Reparto geriatria, tutti gli interrogativi di #fareperCatanzaro

L'invito al commissario Zuccatelli di procedre a una più attenta analisi dei reparti del Pugliese

“Un vecchio proverbio calabrese recita “ù cane mozzica sempre ù poveracciù”.  Ed è questo detto che forse avrà ispirato il commissario straordinario, Giuseppe Zuccatelli a voler trasferire il reparto di geriatria dotato di tutta l’equipe medica, dell’ospedale “Pugliese – Ciaccio”, al Policlinico di Germaneto”.

Inizia così la nota del gruppo consiliare #fareperCatanzaro sullo spostamento del reparto di geriatria.

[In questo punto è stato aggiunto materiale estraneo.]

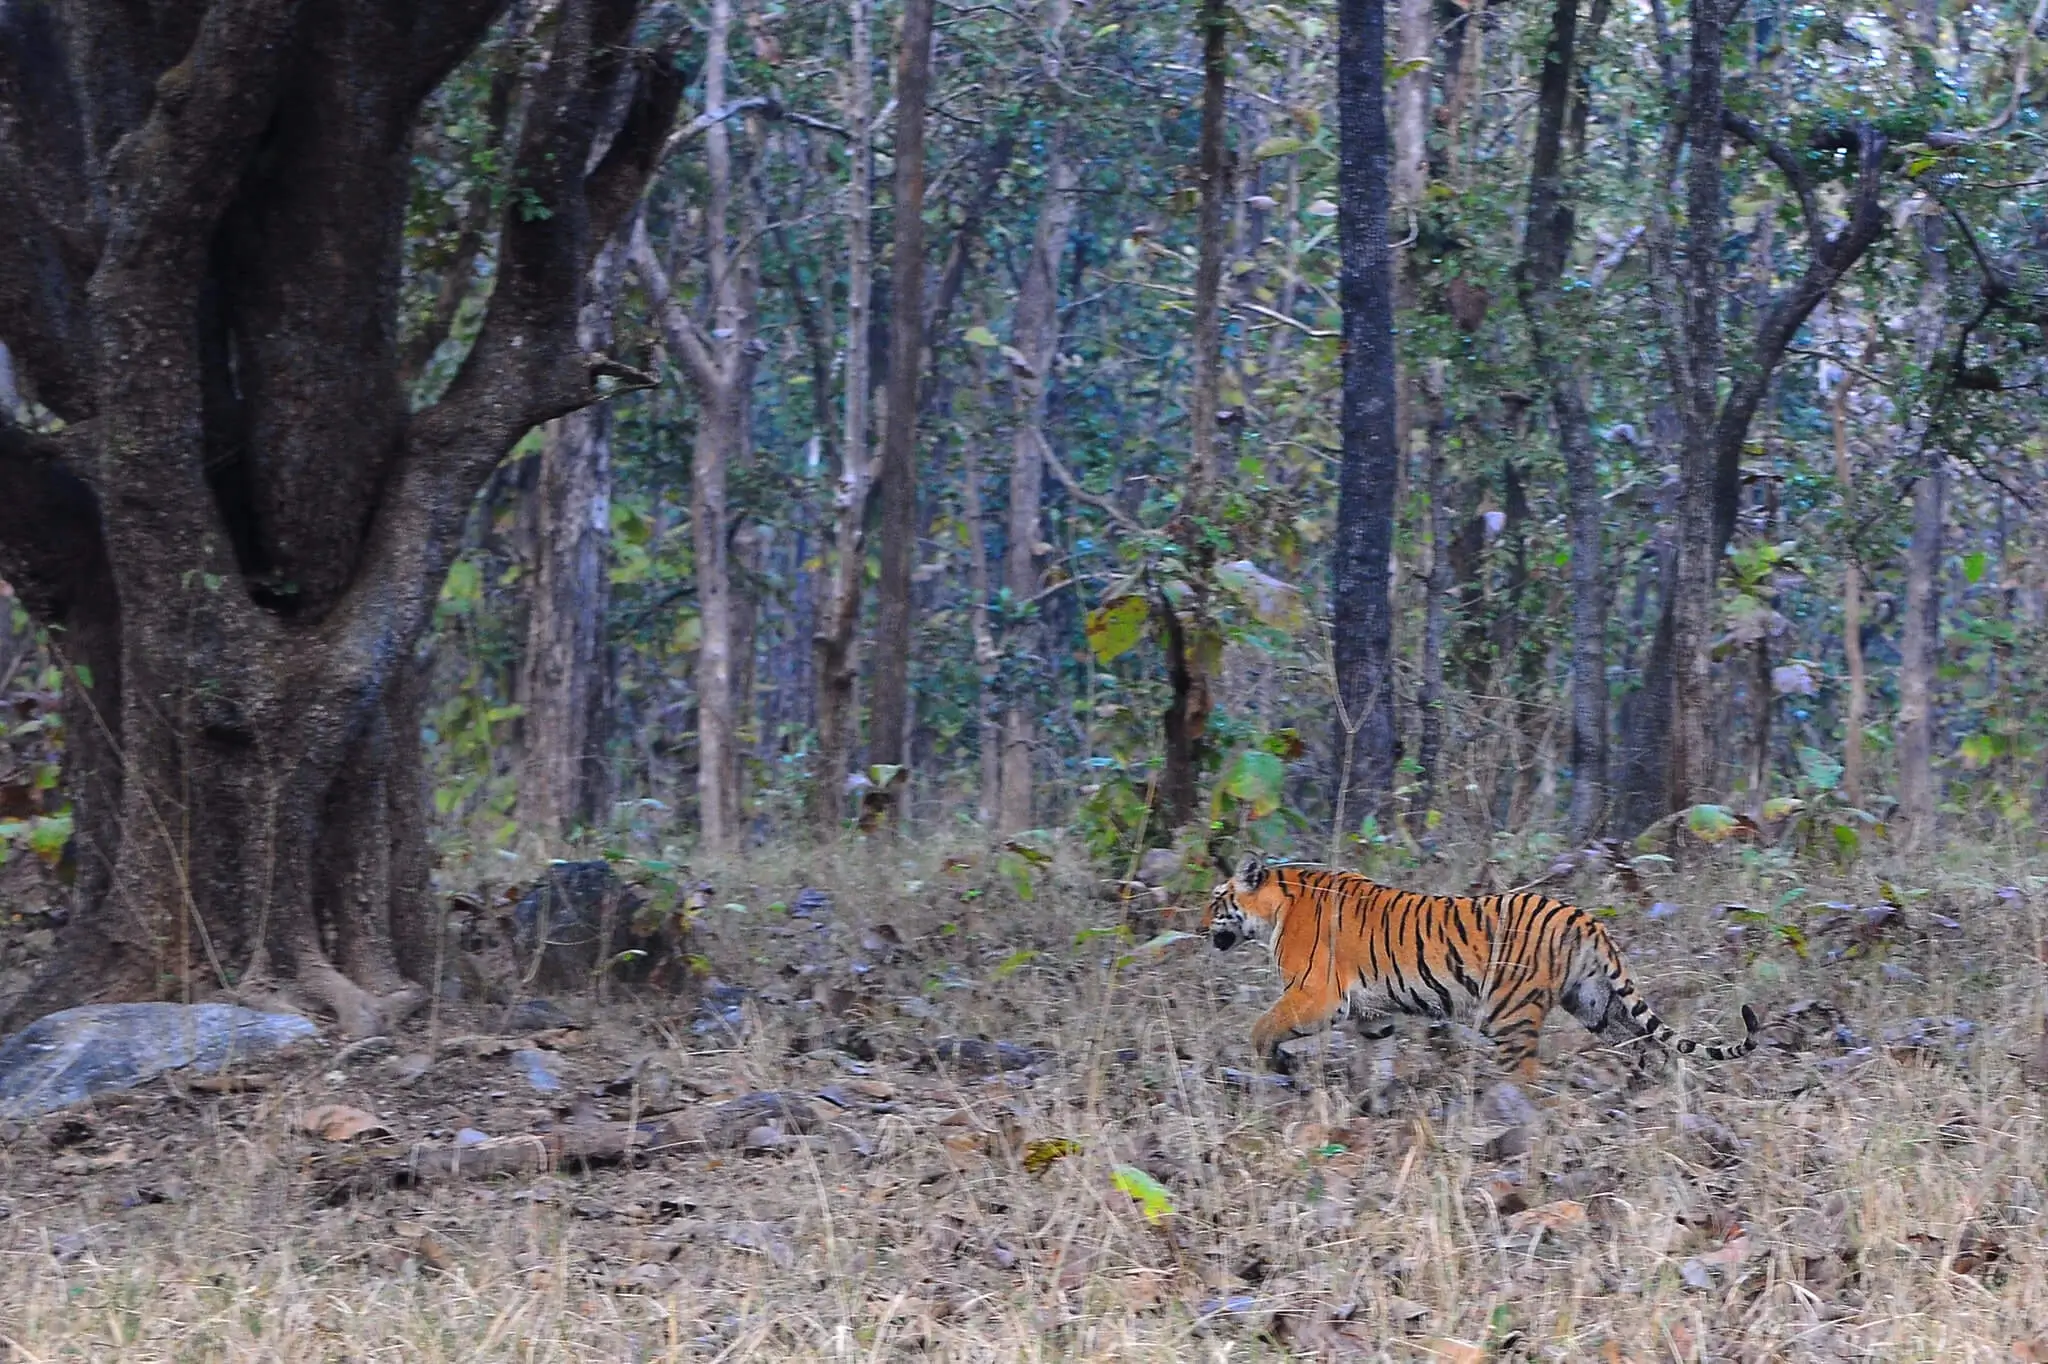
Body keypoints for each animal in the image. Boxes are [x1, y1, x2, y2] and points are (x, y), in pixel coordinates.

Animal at [1203, 854, 1760, 1088]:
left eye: (1215, 902)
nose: (1199, 926)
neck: (1275, 906)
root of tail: (1583, 917)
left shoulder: (1314, 995)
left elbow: (1263, 1028)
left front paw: (1275, 1065)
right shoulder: (1371, 1012)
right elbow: (1378, 1055)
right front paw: (1374, 1101)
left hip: (1508, 1012)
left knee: (1527, 1074)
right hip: (1594, 1001)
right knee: (1649, 1045)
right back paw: (1659, 1092)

“Un progetto che ci sembra una vera e propria genialità, giacché dimostra la non conoscenza del trend dei ricoveri ospedalieri oltre al Covid. Ci risulta – si legge nella nota – che nell’ospedale “Pugliese – Ciaccio” ci sono disponibili strutture, dove la domanda sanitaria è più bassa rispetto al reparto geriatria. Invece il genio del momento cosa fa.? Penalizza la fascia più debole della comunità, cioè gli anziani, utenza che a nostro giudizio, merita invece rispetto e il diritto a essere curati con dignità e non essere sballottati come un pacco postale dal Pugliese al Policlinico universitario, con tutti i disagi connessi sia per il personale sia per il paziente.

È certamente un problema di carattere sociale perché riguarda la tutela della comunità catanzarese e dell’intera provincia.

Solo a pensare i disagi del trasporto di questi nostri anziani sballottati a destra e sinistra, magari in condizioni di instabilità, senza il supporto di un familiare vicino, causa tutte le restrizioni legate al Covid, fa rabbrividire. Proprio gli anziani che con il coronavirus sono stati i soggetti deboli più colpiti: la pandemia li ha decimati in un numero impressionante., dovevano essere trasferiti? Dovranno pagare l’inefficienza e la mancata pianificazione concernente la riorganizzazione della rete ospedaliera che lo stesso commissario Zuccatelli aveva annunciato lo scorso mese di maggio? – si chiede il gruppo.

Al Pugliese, secondo quanto aveva stabilito il commissario, non doveva sorgere il centro Covid regionale?

Una decisione che aveva scartato quella dell’ex villa Bianca in quanto la soluzione avrebbe separato i percorsi Covid dai non Covid sfruttando l’esistenza del padiglione di malattie infettive staccato dal Presidio principale creando, così, un piccolo Presidio Covid inserito comunque in un contesto in cui ogni tipo di consulenza specialistica è garantita.  Cosa ha spinto, dunque, il commissario Zuccatelli a chiedere al Rettore in uso alcuni locali inutilizzati dell’Ateneo per spostarci la geriatria ? Perché mettere a rischio infezione da Covid proprio la fascia più debole dell’utenza dell’ospedale? – si chiede il gruppo. Perché tanti ritardi nell’attuazione del Padiglione Covid nell’edificio di malattie infettive del Pugliese? Chiediamo che   il commissario Zuccatelli riveda questa scelta e proceda a una più attenta analisi dei reparti del Pugliese che potrebbero, temporaneamente, essere trasferiti al Policlinico perché l’evolversi della pandemia ha messo a nudo ancora una volta i ritardi e la scarsa efficienza del commissariamento della sanità calabrese”.